As I marvel at the place that has become my temporary home for six weeks, I cant help but think what it would be like to have been born and raised among my own people. I say “my own people” not because we share the same skin color, but because I know my roots are here somewhere, in West Africa. Although I’ve not traced where my ancestors specifically originated, I know in my heart that I am home. Maybe this is why I am offended by the ignorant comments, lack of cultural sensitivity, or sheer carelessness when speaking about people from a different cultural background. After all my peers are all educated adults, so I should feel justified for expecting more at least some of the time. I understand new experiences can be scary, an adjustment, or just plain different for many people. However, I never believe we can justify our juvenile and offensive behavior because we are not accustomed to something. When I look back on the time I’ve spent here I am amazed at the structure of education, the independent manner of young children, and as my sister Cidney Holliday put it in This Little Carcass Went to the Market, the “organized chaos” of this place.

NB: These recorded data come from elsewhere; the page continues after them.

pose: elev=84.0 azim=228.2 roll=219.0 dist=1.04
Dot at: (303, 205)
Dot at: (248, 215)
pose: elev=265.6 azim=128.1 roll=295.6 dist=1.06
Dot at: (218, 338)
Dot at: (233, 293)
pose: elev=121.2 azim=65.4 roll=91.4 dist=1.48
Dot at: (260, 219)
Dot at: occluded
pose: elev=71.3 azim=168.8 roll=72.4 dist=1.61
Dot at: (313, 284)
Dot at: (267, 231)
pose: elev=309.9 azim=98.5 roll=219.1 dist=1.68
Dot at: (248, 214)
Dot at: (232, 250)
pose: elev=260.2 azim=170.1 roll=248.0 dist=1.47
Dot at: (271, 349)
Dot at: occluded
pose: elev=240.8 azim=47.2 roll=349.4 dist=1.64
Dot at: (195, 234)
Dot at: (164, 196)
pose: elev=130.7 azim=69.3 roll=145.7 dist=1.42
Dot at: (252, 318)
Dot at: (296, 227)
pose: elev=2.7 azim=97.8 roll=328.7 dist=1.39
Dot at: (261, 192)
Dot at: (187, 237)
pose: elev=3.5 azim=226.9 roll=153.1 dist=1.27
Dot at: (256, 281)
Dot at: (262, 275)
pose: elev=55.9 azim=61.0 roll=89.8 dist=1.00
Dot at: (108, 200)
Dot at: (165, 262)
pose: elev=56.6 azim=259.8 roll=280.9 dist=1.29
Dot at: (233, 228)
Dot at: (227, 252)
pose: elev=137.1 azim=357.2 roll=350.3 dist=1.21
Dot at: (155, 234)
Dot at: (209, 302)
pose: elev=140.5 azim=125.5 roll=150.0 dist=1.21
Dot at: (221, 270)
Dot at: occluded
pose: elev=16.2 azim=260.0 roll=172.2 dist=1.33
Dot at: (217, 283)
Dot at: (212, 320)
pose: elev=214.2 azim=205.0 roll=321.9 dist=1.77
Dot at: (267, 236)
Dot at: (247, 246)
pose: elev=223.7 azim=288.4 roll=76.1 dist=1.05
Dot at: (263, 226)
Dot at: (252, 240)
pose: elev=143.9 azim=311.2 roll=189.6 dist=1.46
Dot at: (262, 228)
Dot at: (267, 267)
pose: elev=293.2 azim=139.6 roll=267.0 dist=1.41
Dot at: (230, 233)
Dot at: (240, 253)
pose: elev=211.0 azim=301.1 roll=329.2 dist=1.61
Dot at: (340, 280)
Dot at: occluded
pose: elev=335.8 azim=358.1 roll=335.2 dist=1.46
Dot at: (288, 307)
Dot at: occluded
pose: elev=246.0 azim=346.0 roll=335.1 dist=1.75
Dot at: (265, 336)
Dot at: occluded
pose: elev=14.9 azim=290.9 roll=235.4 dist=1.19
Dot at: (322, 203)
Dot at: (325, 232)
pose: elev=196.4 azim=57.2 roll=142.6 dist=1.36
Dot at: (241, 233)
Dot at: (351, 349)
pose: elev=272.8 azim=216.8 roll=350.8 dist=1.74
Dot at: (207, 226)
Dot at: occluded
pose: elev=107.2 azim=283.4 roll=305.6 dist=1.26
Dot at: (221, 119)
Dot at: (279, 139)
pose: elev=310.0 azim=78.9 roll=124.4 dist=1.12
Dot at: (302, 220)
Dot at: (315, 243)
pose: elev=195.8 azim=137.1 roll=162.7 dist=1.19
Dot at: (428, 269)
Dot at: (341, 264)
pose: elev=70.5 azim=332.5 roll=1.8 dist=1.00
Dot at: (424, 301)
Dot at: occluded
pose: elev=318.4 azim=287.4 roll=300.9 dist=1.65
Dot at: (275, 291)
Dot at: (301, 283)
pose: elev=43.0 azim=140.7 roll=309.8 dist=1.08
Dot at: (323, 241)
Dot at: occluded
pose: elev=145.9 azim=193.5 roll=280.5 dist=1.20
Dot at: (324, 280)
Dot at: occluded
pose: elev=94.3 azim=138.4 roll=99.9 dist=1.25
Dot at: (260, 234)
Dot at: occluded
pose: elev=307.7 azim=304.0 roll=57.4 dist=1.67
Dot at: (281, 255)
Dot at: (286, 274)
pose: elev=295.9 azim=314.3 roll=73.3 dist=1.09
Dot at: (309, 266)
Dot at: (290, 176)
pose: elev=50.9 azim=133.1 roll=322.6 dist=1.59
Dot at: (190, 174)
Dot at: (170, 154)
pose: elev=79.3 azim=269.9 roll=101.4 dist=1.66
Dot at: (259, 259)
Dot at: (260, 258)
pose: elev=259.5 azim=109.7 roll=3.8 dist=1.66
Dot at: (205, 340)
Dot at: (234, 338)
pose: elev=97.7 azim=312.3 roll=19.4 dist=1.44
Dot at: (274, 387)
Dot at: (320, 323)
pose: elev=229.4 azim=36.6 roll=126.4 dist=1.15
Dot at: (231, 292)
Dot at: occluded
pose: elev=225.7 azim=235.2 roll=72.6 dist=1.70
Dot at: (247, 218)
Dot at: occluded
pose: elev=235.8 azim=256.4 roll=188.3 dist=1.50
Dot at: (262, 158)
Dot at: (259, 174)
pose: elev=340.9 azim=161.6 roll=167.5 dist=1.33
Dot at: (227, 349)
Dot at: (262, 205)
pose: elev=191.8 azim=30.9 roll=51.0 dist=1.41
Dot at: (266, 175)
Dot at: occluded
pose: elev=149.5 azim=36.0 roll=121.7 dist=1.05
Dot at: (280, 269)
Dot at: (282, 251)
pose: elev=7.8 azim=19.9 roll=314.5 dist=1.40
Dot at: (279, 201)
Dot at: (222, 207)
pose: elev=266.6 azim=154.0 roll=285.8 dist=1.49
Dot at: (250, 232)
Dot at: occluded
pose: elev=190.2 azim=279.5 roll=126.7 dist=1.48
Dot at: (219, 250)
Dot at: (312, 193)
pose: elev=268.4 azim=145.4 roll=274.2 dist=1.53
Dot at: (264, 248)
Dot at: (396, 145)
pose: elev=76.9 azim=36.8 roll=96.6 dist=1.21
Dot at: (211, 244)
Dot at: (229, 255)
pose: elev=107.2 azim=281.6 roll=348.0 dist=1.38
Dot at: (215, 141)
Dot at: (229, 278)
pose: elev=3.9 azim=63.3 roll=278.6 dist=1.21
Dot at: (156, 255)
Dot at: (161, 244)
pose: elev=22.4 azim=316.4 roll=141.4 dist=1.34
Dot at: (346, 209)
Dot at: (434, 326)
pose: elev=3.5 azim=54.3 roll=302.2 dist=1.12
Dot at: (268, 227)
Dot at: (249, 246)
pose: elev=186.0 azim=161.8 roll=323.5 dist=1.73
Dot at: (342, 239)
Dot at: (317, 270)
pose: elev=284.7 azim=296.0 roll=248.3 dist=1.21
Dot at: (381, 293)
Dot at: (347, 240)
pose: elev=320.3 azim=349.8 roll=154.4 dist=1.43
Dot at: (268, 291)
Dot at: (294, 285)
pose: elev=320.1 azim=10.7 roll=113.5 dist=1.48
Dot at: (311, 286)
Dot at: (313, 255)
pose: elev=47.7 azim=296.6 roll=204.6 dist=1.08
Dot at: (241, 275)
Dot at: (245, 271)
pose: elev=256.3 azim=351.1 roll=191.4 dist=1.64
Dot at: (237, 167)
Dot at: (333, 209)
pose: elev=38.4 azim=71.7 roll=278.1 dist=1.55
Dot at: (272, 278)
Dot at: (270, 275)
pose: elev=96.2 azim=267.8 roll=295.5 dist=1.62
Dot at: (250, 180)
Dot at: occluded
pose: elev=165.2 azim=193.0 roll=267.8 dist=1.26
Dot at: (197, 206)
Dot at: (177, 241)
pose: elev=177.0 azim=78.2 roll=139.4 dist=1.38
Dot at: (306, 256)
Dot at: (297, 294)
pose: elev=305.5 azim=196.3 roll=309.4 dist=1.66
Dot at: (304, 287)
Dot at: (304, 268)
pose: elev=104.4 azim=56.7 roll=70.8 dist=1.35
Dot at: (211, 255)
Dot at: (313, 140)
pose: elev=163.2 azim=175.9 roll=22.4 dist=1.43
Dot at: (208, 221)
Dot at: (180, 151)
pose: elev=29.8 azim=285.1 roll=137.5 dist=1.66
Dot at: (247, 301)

I know one language and do alright in another – a little more than rusty in the Spanish. The school in which I teach has children learning 3 languages at one time – classes are taught in English, there is a required French foreign language class (many bordering countries have French as their national language), and students also have a Fante grammar class. By the time the students complete Jr. High they have learned 3 languages to many Americans’ one language. Children are, at an early age, taught responsibility, respect, and my favorite – home training! Because these words are relative to one’s culture, I’ll explain them to you as I know them and have seen them enacted here. Responsibility is given in the form of chores, fetching something for your parent, tending to the needs of a younger sibling or an elderly person who may be staying in your home and knowing that once the task has been explained and accepted you WILL get it done. Respect and home training can be tied into one as they are synonymous. They both encompass a great deal of practice that many miss as a child. It means a child stays in a child’s place, you are not involved in adult conversation, you acknowledge people when you enter a room, you do not (and I repeat DO NOT) embarrass or disrespect your parents in public – no matter what you might choose to do in the comfort of your own home, there is no such thing as “back talk” when it comes to adults and if you dare, please be prepared for the wrath, children don’t run about freely like wild animals, instead they act like they have some sense. I could go on with these, but I’m sure you get the picture. In modern American society, we are escaping what I consider important values and key factors in child rearing. Honestly, it scares me because these same children that lack basic behavioral skills will one day run this nation. It is refreshing that the values that were instilled in me as a child are still important in some places.
Of course I have not found everything to be pleasant here, but is there any place where this concept exists? (Definitely not in America) What I may find to be problematic works for some people. What I find to be chaotic is a daily routine for some. The amenities that I take for granted are quite rare elsewhere, but somehow people make do. When I look at my experience here in what was formerly known as the Gold Coast, I choose to see the side that people tend to not harp on. Yes, “developing” countries have issues with political, economic, and educational institutions. But, there are other nations which suffer from the same hardships that are deemed to be leaders of the world. I see problems here and I see things that other places could take as a learning tool. Please don’t think that simply because this is a nation labeled as “developing” there are problems here and only here. The same problems exist elsewhere, they are just manifested in a different way. We must open our eyes to see the lens of privilege that exists when we evaluate our experience in new environments. If not, then what is our purpose on this journey? It can’t possibly be growth, maturity, or to gain knowledge. Simply put, your way is not always the way. People were living well far before societies were interrupted. We learn this in school but somehow forget it in a matter of seconds. Let’s not be ignorant, let’s not be arrogant, and let’s please not think we’re perfect.